Quantization Metadata (Mixed Precision Training)

When using FP8/FP4 recipes, additional metadata is stored:

Metadata	Shape	Purpose
`qkv_input.abs_max`	(1,)	Scaling factor for quantized QKV input
`mlp_up_input.abs_max`	(1,)	Scaling factor for quantized MLP up input
`mlp_down_input.abs_max`	(1,)	Scaling factor for quantized MLP down input

Memory Impact

For a typical dense transformer with C=4096, D=14336 (3.5×C), B=2, T=2048:

Without recomputation: ~600 MB per layer
With recompute_attention: ~400 MB per layer (recomputes QKV, LSE preserved)
With recompute_block: ~150 MB per layer (only residuals and LSE preserved)

See Recomputation Options for memory-compute tradeoffs.

LM Head Chunking

For memory efficiency, the language modeling head (vocabulary projection) is computed in chunks:

For each chunk of sequence positions:
    logits_chunk = hidden_chunk @ lm_head_weight
    loss_chunk = cross_entropy(logits_chunk, labels_chunk)
    Accumulate loss and backpropagate immediately

This avoids materializing the full (B, T, vocab_size) logits tensor, which can be enormous for large vocabularies (32K-150K tokens).

Backward Pass

The backward pass computes gradients by flowing error signals from the loss back through the network.

Backward Flow

Gradient Computation Patterns

For linear layers, gradients are computed as:

# Forward: output = input @ weight.T + bias
# Backward:
d_input = d_output @ weight           # Propagate gradient
d_weight = input.T @ d_output         # Weight gradient
d_bias = d_output.sum(dim=0)          # Bias gradient (if present)

Gradient Accumulation

When using gradient accumulation across micro-batches:

For each micro-batch in accumulation_steps:
    Forward pass
    Backward pass (gradients accumulated, not replaced)

# After all micro-batches:
Normalize gradients by accumulation_steps
Optimizer step
Zero gradients

Kernel Fusions

Surogate implements several kernel fusions to reduce memory bandwidth and kernel launch overhead.

» Actions to take:
(1) Set down, word for word, the part of the passage on transformer training memory and gradients that begins at the words "For a typical" and stops after "QKV, LSE preserved)".
(2) Resume the passage on transformer training memory and gradients from the point where it ends.
The items here are not needed.

» Data entries:

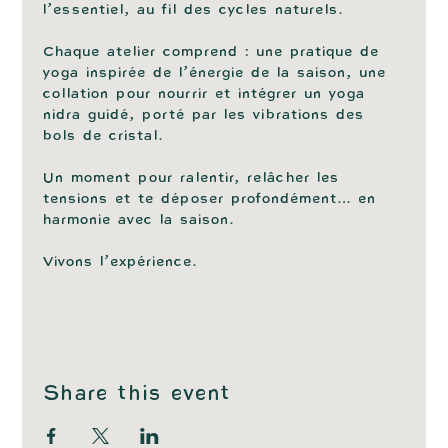
l’essentiel, au fil des cycles naturels. 
Chaque atelier comprend : une pratique de 
yoga inspirée de l’énergie de la saison, une 
collation pour nourrir et intégrer un yoga 
nidra guidé, porté par les vibrations des 
bols de cristal.
Un moment pour ralentir, relâcher les 
tensions et te déposer profondément… en 
harmonie avec la saison. 
Vivons l’expérience.
Share this event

» Task answers:
(1)
For a typical dense transformer with C=4096, D=14336 (3.5×C), B=2, T=2048:

Without recomputation: ~600 MB per layer
With recompute_attention: ~400 MB per layer (recomputes QKV, LSE preserved)

(2)
Fused Residual + RMSNorm

Instead of separate kernels for residual addition and normalization:

# Unfused (2 kernels, 2 memory writes):
residual_out = residual1 + residual2
norm_out = rmsnorm(residual_out)

# Fused (1 kernel, 1 memory write):
residual_out, norm_out = fused_residual_rmsnorm(residual1, residual2, weight)

This fusion saves one global memory write of the full residual tensor.

RMSNorm + Quantization

For FP8/FP4 recipes, normalization and quantization are fused:

# Fused operation:
norm_out, absmax = rmsnorm_forward_quant(input, weight)

The absmax value (for quantization scaling) is computed during the normalization pass without additional memory traffic.

SwiGLU Activation

The SwiGLU activation is computed as:

# Gate and Up are packed together from MLP up projection
gate, up = split(mlp_up_output)
output = swish(gate) * up

Forward and backward are implemented as single fused kernels.

FlashAttention

Attention is computed using the FlashAttention algorithm via cuDNN:

# Single fused operation instead of:
# scores = Q @ K.T / sqrt(d)
# weights = softmax(scores)
# output = weights @ V

output, lse = flash_attention(Q, K, V, causal_mask=True)

FlashAttention uses tiling to keep intermediate results in SRAM, dramatically reducing memory usage from O(T²) to O(T).

Fused RoPE

Rotary Position Embedding (RoPE) encodes position information by rotating pairs of dimensions:

# RoPE rotation formula for dimension pairs (x, y):
x' = x * cos(θ) - y * sin(θ)
y' = x * sin(θ) + y * cos(θ)

# Where θ depends on position and dimension index

The frequency table (cos/sin pairs) is precomputed on CPU and stored for the maximum sequence length. The GPU kernel applies rotations to Q and K heads while passing V through unchanged.

Fused Q/K Norm + RoPE (for Qwen3-like models)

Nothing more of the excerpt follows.